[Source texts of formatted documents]
===============
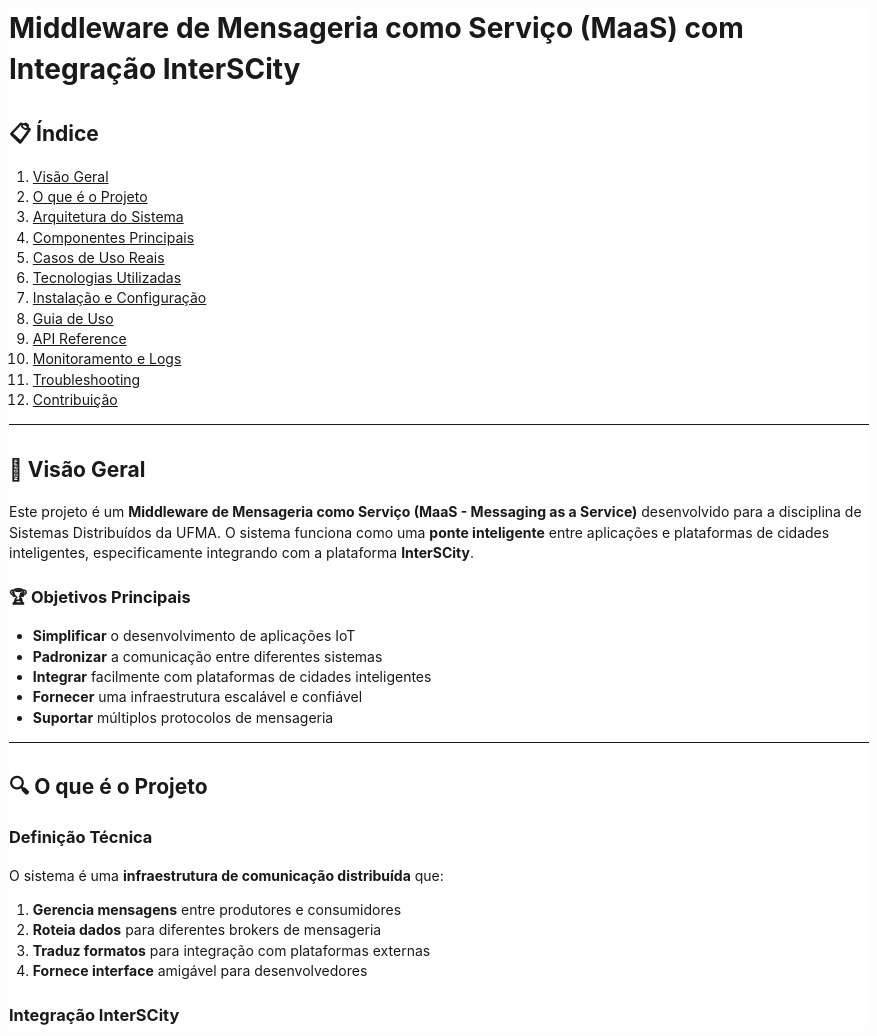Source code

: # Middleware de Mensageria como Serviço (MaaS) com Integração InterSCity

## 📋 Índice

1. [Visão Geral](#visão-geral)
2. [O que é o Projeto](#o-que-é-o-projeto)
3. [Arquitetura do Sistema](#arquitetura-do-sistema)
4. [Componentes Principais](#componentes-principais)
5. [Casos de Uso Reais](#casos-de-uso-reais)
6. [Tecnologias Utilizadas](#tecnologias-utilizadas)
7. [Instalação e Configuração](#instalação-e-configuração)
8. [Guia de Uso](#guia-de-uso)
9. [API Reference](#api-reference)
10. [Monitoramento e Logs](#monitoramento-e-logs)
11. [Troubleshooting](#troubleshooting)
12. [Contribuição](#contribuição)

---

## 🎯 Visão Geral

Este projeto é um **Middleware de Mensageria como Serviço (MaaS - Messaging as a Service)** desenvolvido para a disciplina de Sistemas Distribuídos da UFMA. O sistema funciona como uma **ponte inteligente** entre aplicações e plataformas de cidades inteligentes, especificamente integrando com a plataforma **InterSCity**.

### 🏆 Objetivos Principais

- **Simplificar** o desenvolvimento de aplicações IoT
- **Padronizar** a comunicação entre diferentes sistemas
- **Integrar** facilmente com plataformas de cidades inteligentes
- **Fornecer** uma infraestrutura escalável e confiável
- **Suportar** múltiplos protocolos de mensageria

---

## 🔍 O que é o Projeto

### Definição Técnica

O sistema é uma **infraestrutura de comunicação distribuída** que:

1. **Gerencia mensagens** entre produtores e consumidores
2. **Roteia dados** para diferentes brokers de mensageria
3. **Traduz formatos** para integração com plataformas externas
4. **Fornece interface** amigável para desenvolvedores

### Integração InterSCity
===============
* Work required *
The task calls for every line of the data to be returned exactly, without pictures.

* Answer *
Source code

: # Middleware de Mensageria como Serviço (MaaS) com Integração InterSCity

## 📋 Índice

1. [Visão Geral](#visão-geral)
2. [O que é o Projeto](#o-que-é-o-projeto)
3. [Arquitetura do Sistema](#arquitetura-do-sistema)
4. [Componentes Principais](#componentes-principais)
5. [Casos de Uso Reais](#casos-de-uso-reais)
6. [Tecnologias Utilizadas](#tecnologias-utilizadas)
7. [Instalação e Configuração](#instalação-e-configuração)
8. [Guia de Uso](#guia-de-uso)
9. [API Reference](#api-reference)
10. [Monitoramento e Logs](#monitoramento-e-logs)
11. [Troubleshooting](#troubleshooting)
12. [Contribuição](#contribuição)

---

## 🎯 Visão Geral

Este projeto é um **Middleware de Mensageria como Serviço (MaaS - Messaging as a Service)** desenvolvido para a disciplina de Sistemas Distribuídos da UFMA. O sistema funciona como uma **ponte inteligente** entre aplicações e plataformas de cidades inteligentes, especificamente integrando com a plataforma **InterSCity**.

### 🏆 Objetivos Principais

- **Simplificar** o desenvolvimento de aplicações IoT
- **Padronizar** a comunicação entre diferentes sistemas
- **Integrar** facilmente com plataformas de cidades inteligentes
- **Fornecer** uma infraestrutura escalável e confiável
- **Suportar** múltiplos protocolos de mensageria

---

## 🔍 O que é o Projeto

### Definição Técnica

O sistema é uma **infraestrutura de comunicação distribuída** que:

1. **Gerencia mensagens** entre produtores e consumidores
2. **Roteia dados** para diferentes brokers de mensageria
3. **Traduz formatos** para integração com plataformas externas
4. **Fornece interface** amigável para desenvolvedores

### Integração InterSCity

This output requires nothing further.